**DESCRIPTION DE LA TÂCHE**
Recopiez à l'identique tout ce qui va de la ligne contenant « pose: elev=163.1 azim=94.5 » jusqu'à la fin des entrées, bornes incluses. Omettez les images dans la réponse.

**ENTRÉES ENREGISTRÉES**
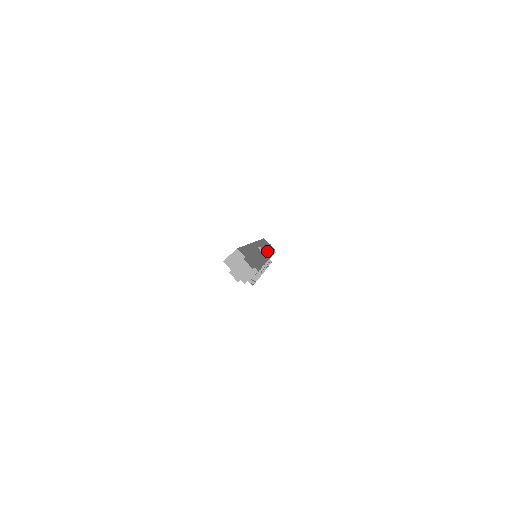
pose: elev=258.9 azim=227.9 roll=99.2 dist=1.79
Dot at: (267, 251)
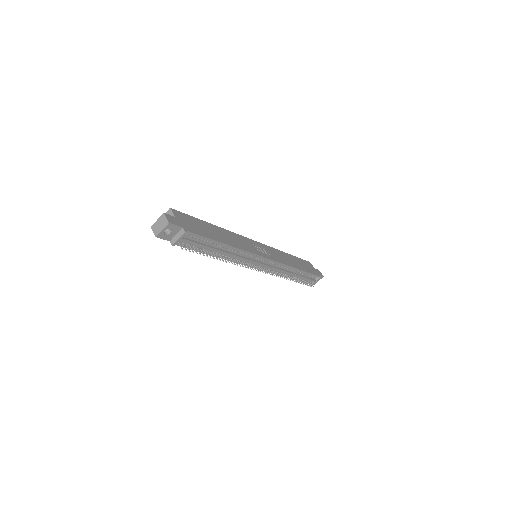
Dot at: (284, 260)
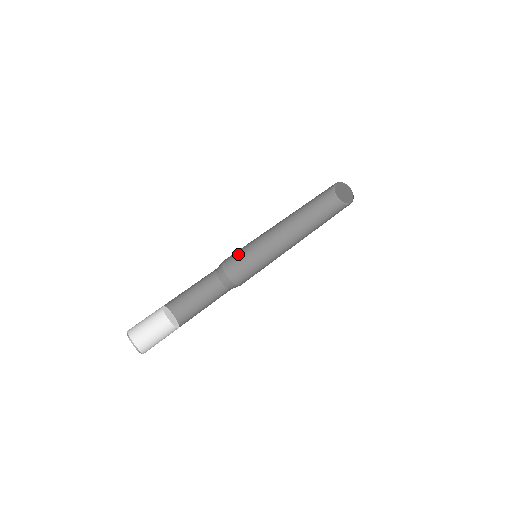
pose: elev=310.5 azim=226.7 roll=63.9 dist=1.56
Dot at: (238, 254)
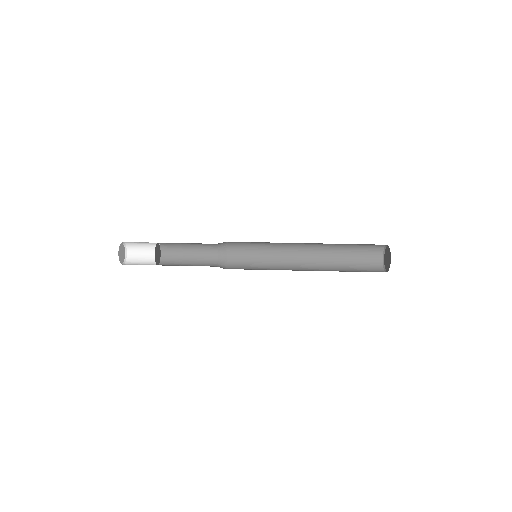
Dot at: (247, 251)
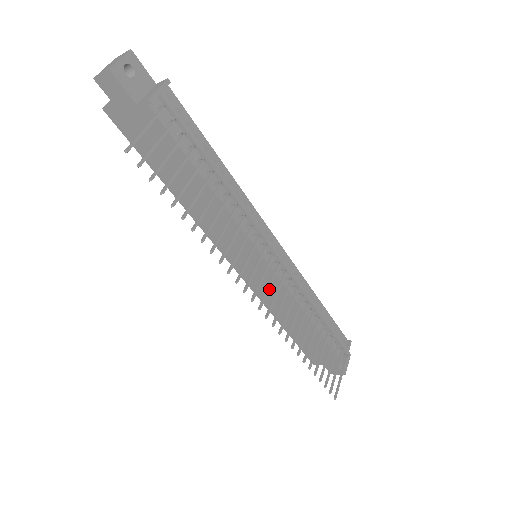
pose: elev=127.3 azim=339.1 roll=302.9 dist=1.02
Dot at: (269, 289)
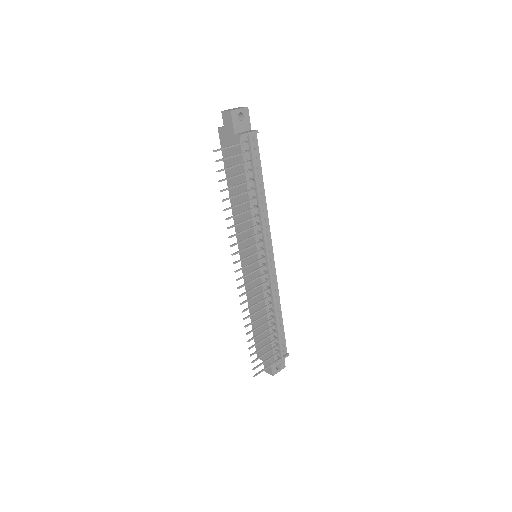
Dot at: (253, 282)
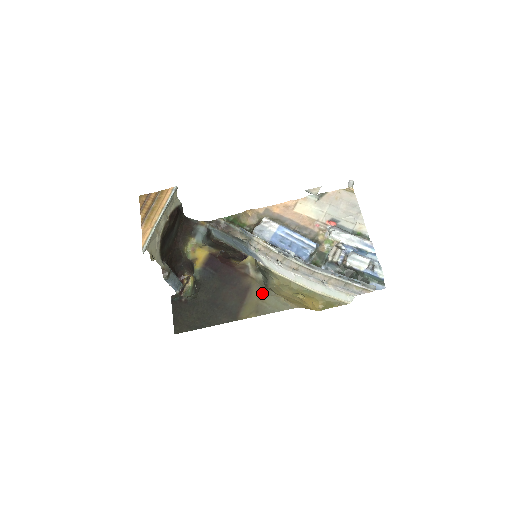
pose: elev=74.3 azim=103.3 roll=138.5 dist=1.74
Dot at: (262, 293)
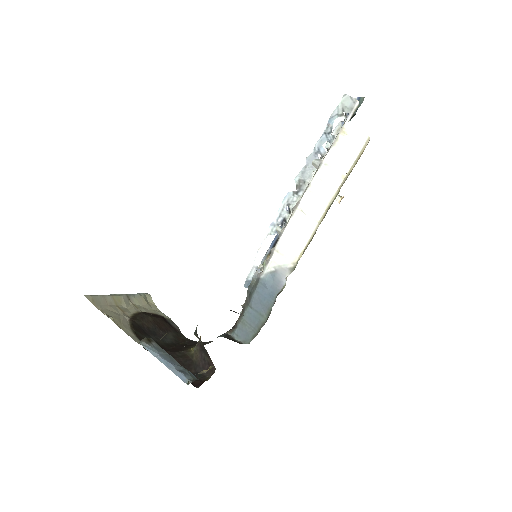
Dot at: occluded
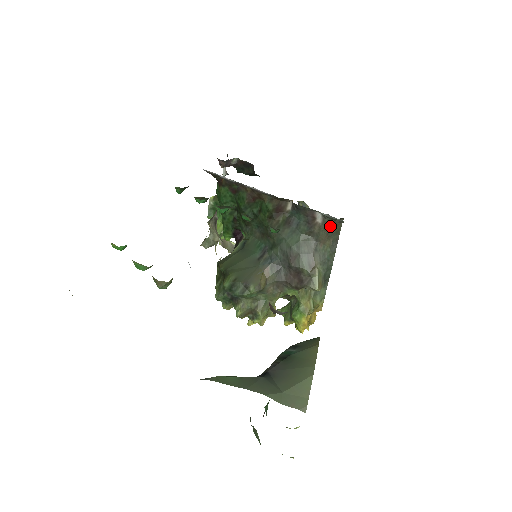
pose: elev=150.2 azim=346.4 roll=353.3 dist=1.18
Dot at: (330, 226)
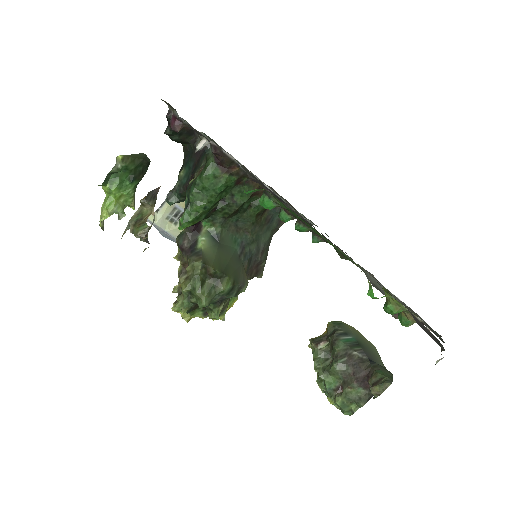
Dot at: (283, 223)
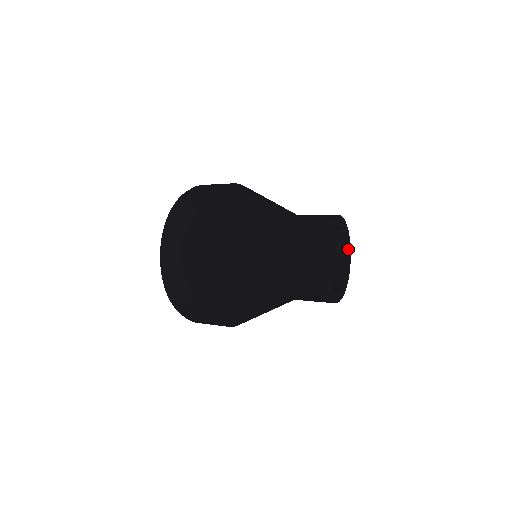
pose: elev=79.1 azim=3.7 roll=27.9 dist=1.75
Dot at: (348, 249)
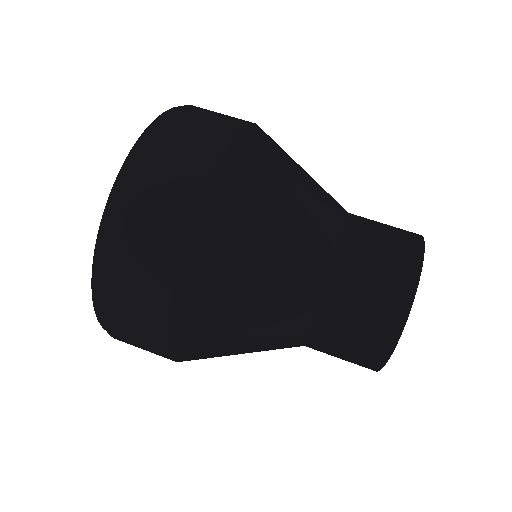
Dot at: occluded
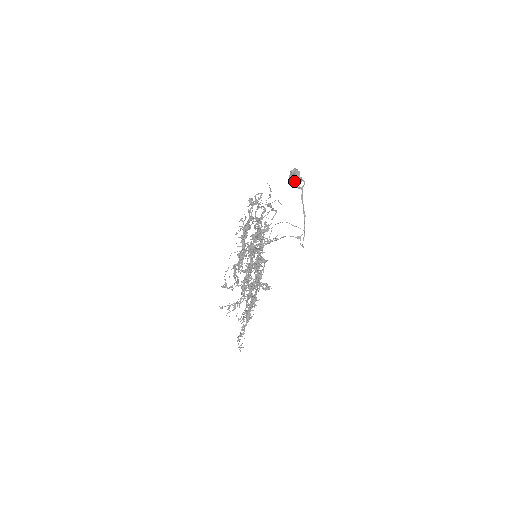
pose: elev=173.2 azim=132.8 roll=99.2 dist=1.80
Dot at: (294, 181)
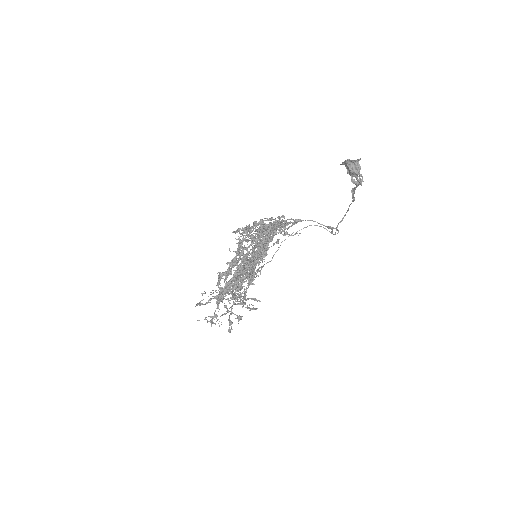
Dot at: (347, 173)
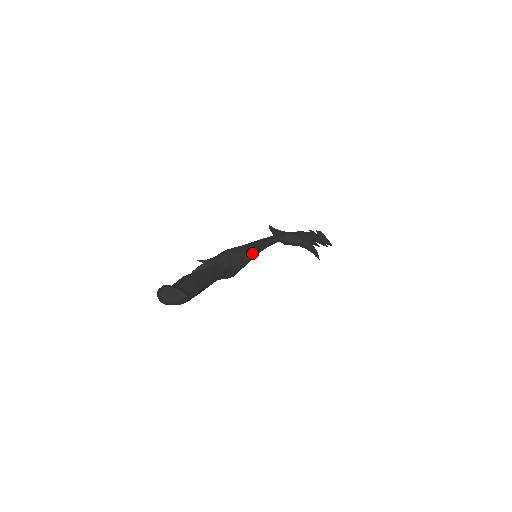
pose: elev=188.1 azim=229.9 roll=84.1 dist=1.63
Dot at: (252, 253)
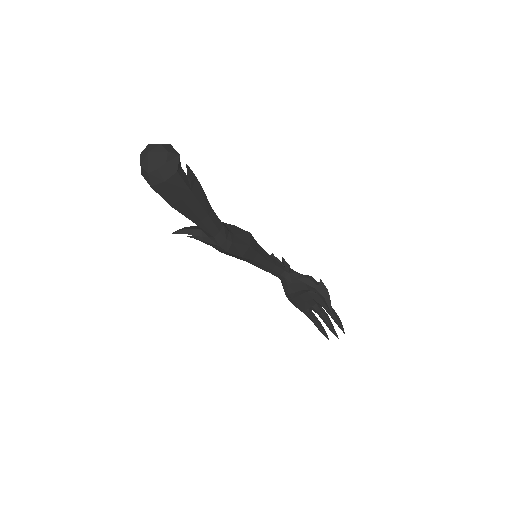
Dot at: (253, 242)
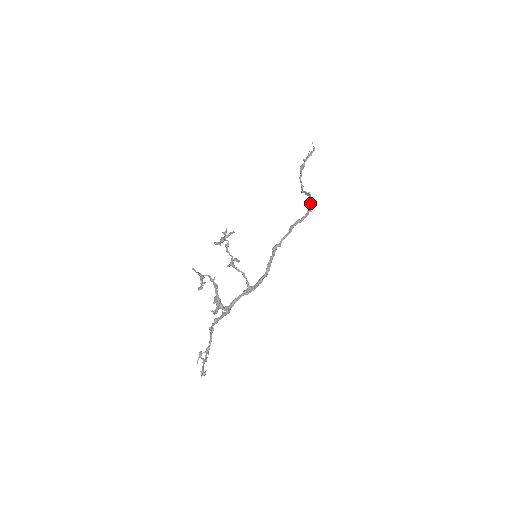
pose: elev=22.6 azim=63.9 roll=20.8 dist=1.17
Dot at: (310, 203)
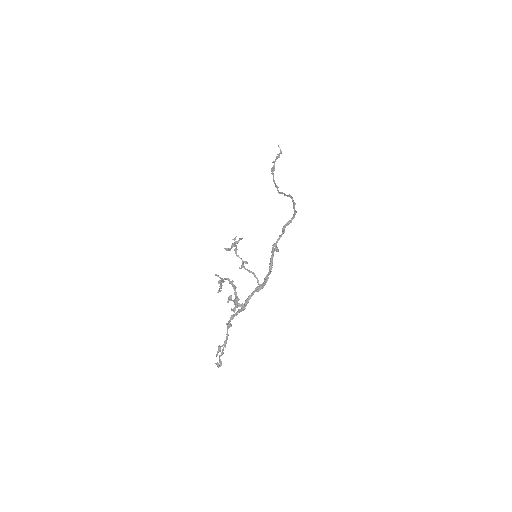
Dot at: (294, 204)
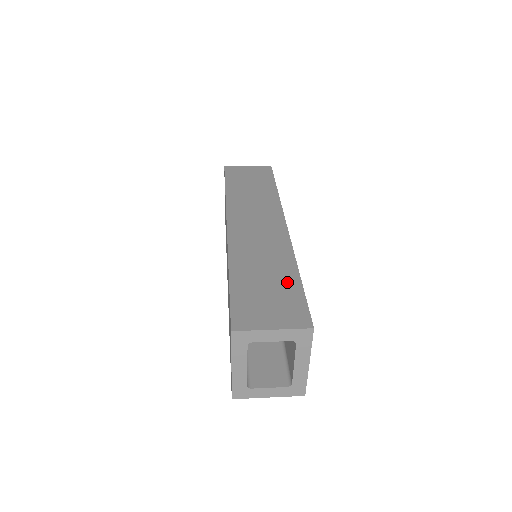
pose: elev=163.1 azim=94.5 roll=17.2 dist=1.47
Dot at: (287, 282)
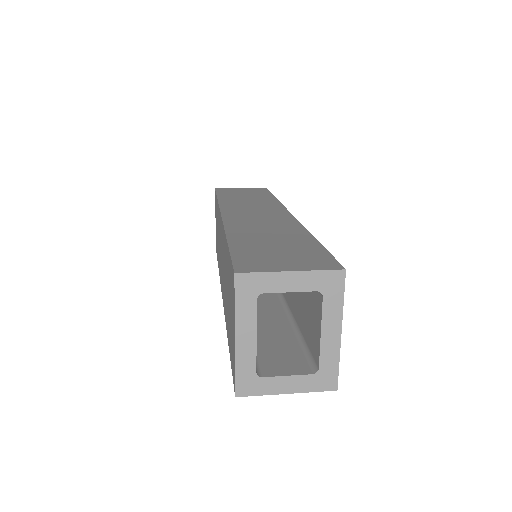
Dot at: (301, 242)
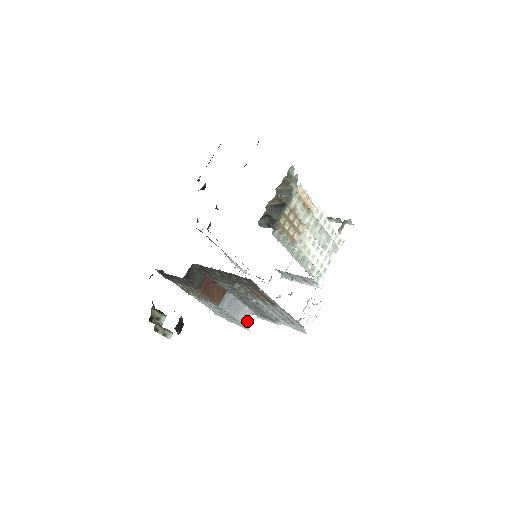
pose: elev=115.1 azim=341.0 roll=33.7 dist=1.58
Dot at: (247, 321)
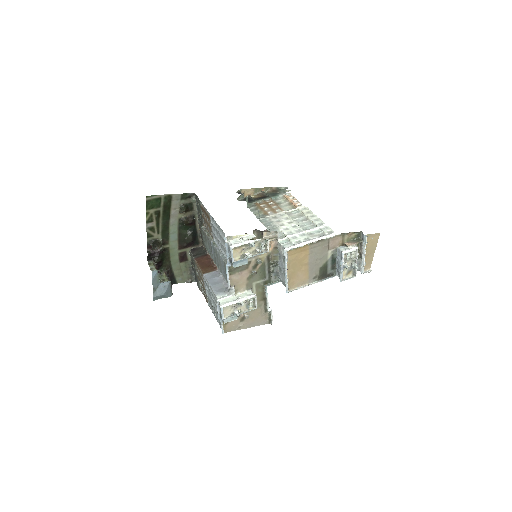
Dot at: (222, 298)
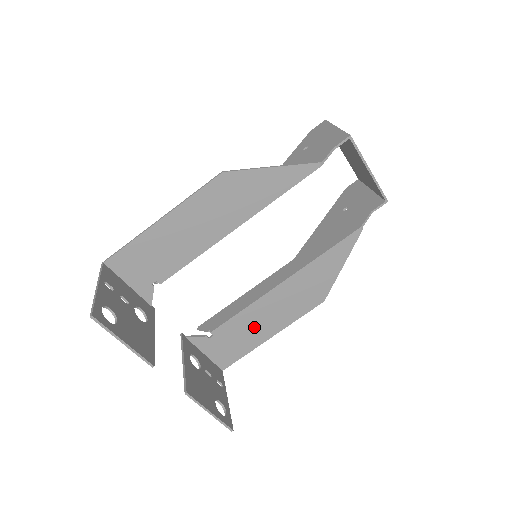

**RÉPONSE CI-DESSOUS**
pose: elev=163.1 azim=94.5 roll=17.2 dist=1.47
Dot at: (287, 282)
Dot at: (301, 242)
pose: elev=115.1 azim=341.0 roll=33.7 dist=1.58
Dot at: (247, 321)
Dot at: (222, 298)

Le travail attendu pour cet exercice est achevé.